Wine has always been more than just another drink; it’s a shared sensory experience. When a bottle of wine is opened amongst winemakers, sommeliers, enthusiasts, or even friends and family, it often results in swirling glasses, raised eyebrows, and a specific, codified language that attempts to define what is unfolding between them.
However, this unique language can take years of experience and practice to truly understand or replicate, and to those unfamiliar with the nuances of wine, it can feel intimidating to jump headfirst into the conversation. Below, we attempt to break down this dialogue and offer ways for newcomers to wine to connect with other enthusiasts and make informed opinions about what’s being poured into their glasses.
How The Wine Industry Uses Language to Pinpoint Consumer Experience
The world of wine is much more reliant on the use of spoken and written words than nearly every other industry. When you simply look at a glass of wine or even the label on a bottle, you’re only receiving a tiny part of the consumer experience, and to truly familiarize yourself with the taste, aroma, or history of a given wine product, you need to be able to describe what you’re experiencing when you take a sip.
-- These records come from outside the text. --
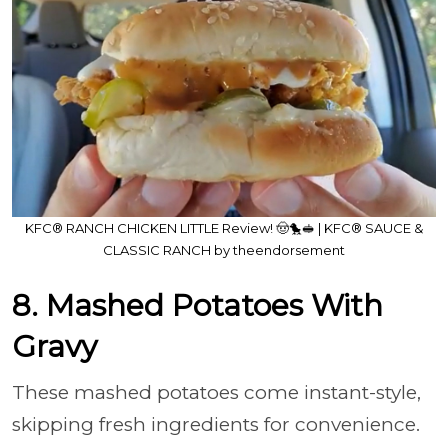
KFC® RANCH CHICKEN LITTLE Review! 🤠🐤🥪 | KFC® SAUCE &
CLASSIC RANCH by theendorsement
8. Mashed Potatoes With
Gravy
These mashed potatoes come instant-style,
skipping fresh ingredients for convenience.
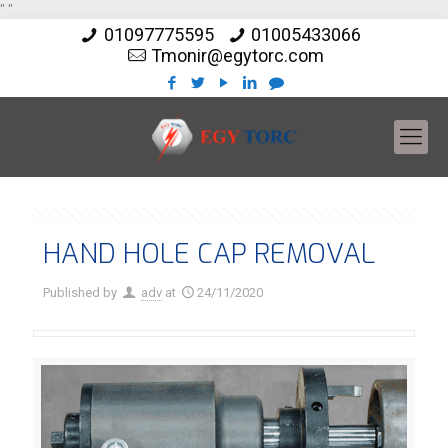
"
"
01097775595
01005433066
Tmonir@egytorc.com
HAND HOLE CAP REMOVAL
Published by
adv
at
24/11/2020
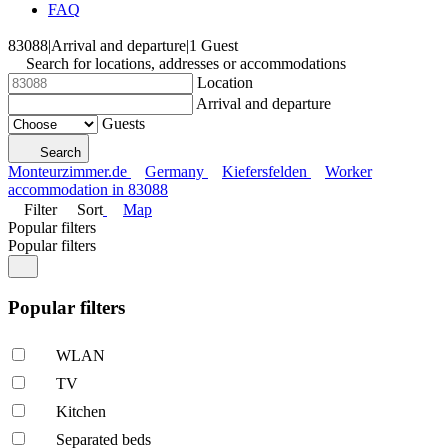
FAQ
83088
|
Arrival and departure
|
1 Guest
Search for locations, addresses or accommodations
Location
Arrival and departure
Guests
Search
Monteurzimmer.de
Germany
Kiefersfelden
Worker
accommodation in 83088
Filter
Sort
Map
Popular filters
Popular filters
Popular filters
WLAN
TV
Kitchen
Separated beds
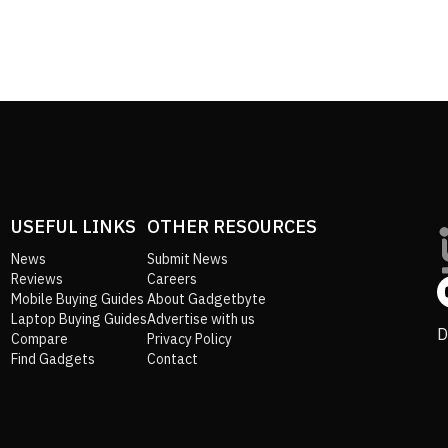
USEFUL LINKS
OTHER RESOURCES
News
Submit News
Reviews
Careers
Mobile Buying Guides
About Gadgetbyte
Laptop Buying Guides
Advertise with us
D
Compare
Privacy Policy
Find Gadgets
Contact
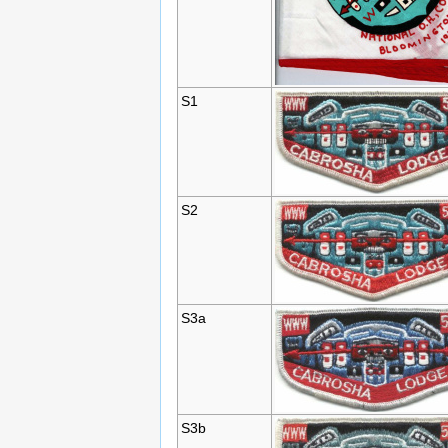
S1
S2
S3a
S3b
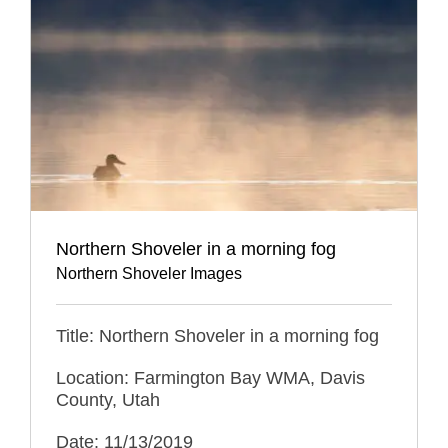
Northern Shoveler in a morning fog
Northern Shoveler Images
Title: Northern Shoveler in a morning fog
Location: Farmington Bay WMA, Davis
County, Utah
Date: 11/13/2019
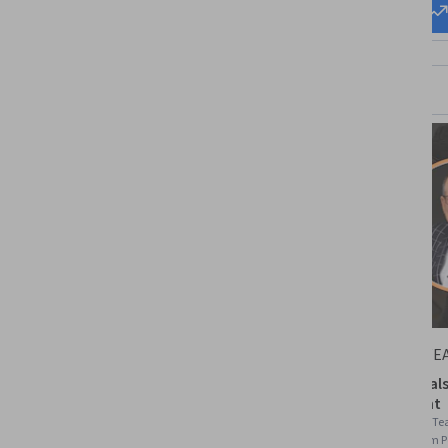
Start my
Change my
career
career
Packt
STARWE
Leadership and Team
Fundamentals 
Management
Management
Skills you'll gain
:
Delegation Skills, Team
Skills you'll gain
:
Te
Performance Management, Constructive
Leadership, Team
For centuries, the wine industry has meticulously built a vocabulary that attempts to capture this experience, using metaphor, scientific specifications, and sensory descriptions to pinpoint nearly every variation between glasses. Here are a few of the most common categories used:
- Aroma: Also known as nose. This is what you notice when you bring the glass to your nose before taking a sip. You may hear the terms, floral, mineral, or vegetal qualities at this stage.
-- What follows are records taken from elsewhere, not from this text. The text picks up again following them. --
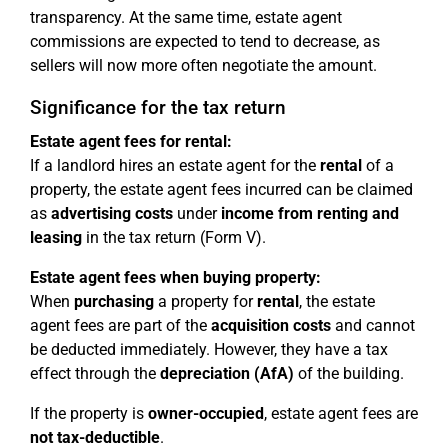
transparency. At the same time, estate agent
commissions are expected to tend to decrease, as
sellers will now more often negotiate the amount.
Significance for the tax return
Estate agent fees for rental:
If a landlord hires an estate agent for the
rental
of a
property, the estate agent fees incurred can be claimed
as
advertising costs
under
income from renting and
leasing
in the tax return (Form V).
Estate agent fees when buying property:
When
purchasing
a property for
rental
, the estate
agent fees are part of the
acquisition costs
and cannot
be deducted immediately. However, they have a tax
effect through the
depreciation (AfA)
of the building.
If the property is
owner-occupied
, estate agent fees are
not tax-deductible
.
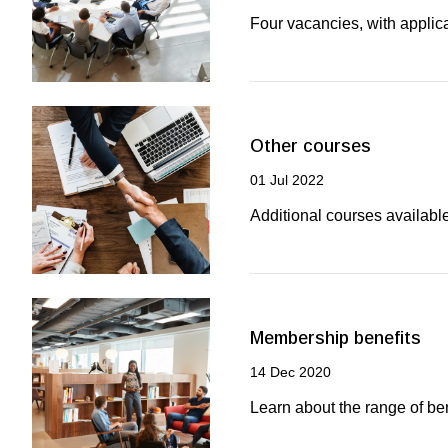
Four vacancies, with applic
Other courses
01 Jul 2022
Additional courses availabl
Membership benefits
14 Dec 2020
Learn about the range of b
- Taste: The dominant flavors that shape the wine’s character, such as fruity, spicy, herbal, or earthy.
- Mouthfeel: The texture or weight of the wine in the mouth, such as silky, crisp, velvety, or tannic.
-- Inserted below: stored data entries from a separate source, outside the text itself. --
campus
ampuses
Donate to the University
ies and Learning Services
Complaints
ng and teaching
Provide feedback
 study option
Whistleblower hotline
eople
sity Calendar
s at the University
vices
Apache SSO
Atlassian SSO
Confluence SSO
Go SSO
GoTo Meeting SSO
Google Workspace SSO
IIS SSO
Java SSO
- Finish: This is the taste that stays in your mouth after you swallow. It can be short and bright, long and smoky, or many other things.
- Structure: The balance between acidity, alcohol, tannins, and sweetness that determines a wine’s complexity and ageability.
- Terroir: The geographical “fingerprint” that combines soil, climate, and region, which gives each wine a unique identity.
- Country or Region of Origin: A shorthand for style and quality; Burgundy signals something different from Napa, just as Rioja evokes something distinct from Stellenbosch.
- Vintage: The year the grapes were harvested, which serves as a snapshot of how the wine has aged in the bottle.
Connection VS Division
The language of wine, like the drink itself, is meant to bring people together. It creates a sense of shared experience; a vocabulary through which enthusiasts can compare notes, debate vintages, and celebrate craftsmanship. Talking about wine is an act of connection, a way of saying, “I taste this too.” It helps us bridge the gap between the private and the communal, between sensation and story.
But this connection is not always universal. For every person who feels included by the poetry of “sun-warmed berries and a whisper of oak,” there’s someone else who feels excluded, unsure of what those words even mean. For many, there’s also a performative element at play. Describing wine can be a lot like theatre and an opportunity to display knowledge and craft a narrative around the bottle. Phrases like “this Syrah carries the memory of volcanic soil” or “you can almost taste the fog of the Sonoma Coast” evoke romance, but they can also feel like incantations meant to impress rather than include.
While wine descriptions can provide a more accurate understanding of a given experience, they still take time to fully understand, and even longer to replicate. The more specialized the language becomes, the more it signals belonging. Knowing how to discuss “tannic grip” or “minerality” may be necessary for pinpointing the wine’s description, but failing to do so can not only cause an adverse reaction in wine circles but also be seen as cultural illiteracy.
Finding a Common Tongue
If wine has its own language, can anyone learn to speak it? Fortunately for many, the answer is yes. But, like any dialect, fluency relies on exposure, patience, and curiosity. For those not raised among corks and cellars, the first step is to listen, taste, and ask questions. When someone says a wine is “dry,” “full-bodied,” or “balanced,” what do they mean? What sensations correspond to those words? With time, patterns emerge. You begin to recognize that tannin refers to the drying grip on your tongue, that acidity gives the wine freshness, and that oak contributes warmth and spice. Metaphors that once seemed esoteric start to feel like practical tools for understanding your own palate.
But learning the language of wine doesn’t have to mean adopting its pretension. You don’t need to speak in riddles or recite vineyard elevations to enjoy what’s in the glass. In fact, the best communicators in the wine world, including renowned sommeliers, approachable wine writers, and generous friends, use language to open doors, not close them. They translate complexity into clarity, showing that the point isn’t to sound expert but to share pleasure.
The key is authenticity. Your description of a wine doesn’t have to match anyone else’s. If you taste “grandma’s strawberry jam” or “summer rain on asphalt, those are real experiences, just as valid as “notes of cassis” or “secondary fermentation.” Wine is a deeply personal encounter, and the words that capture it should reflect that.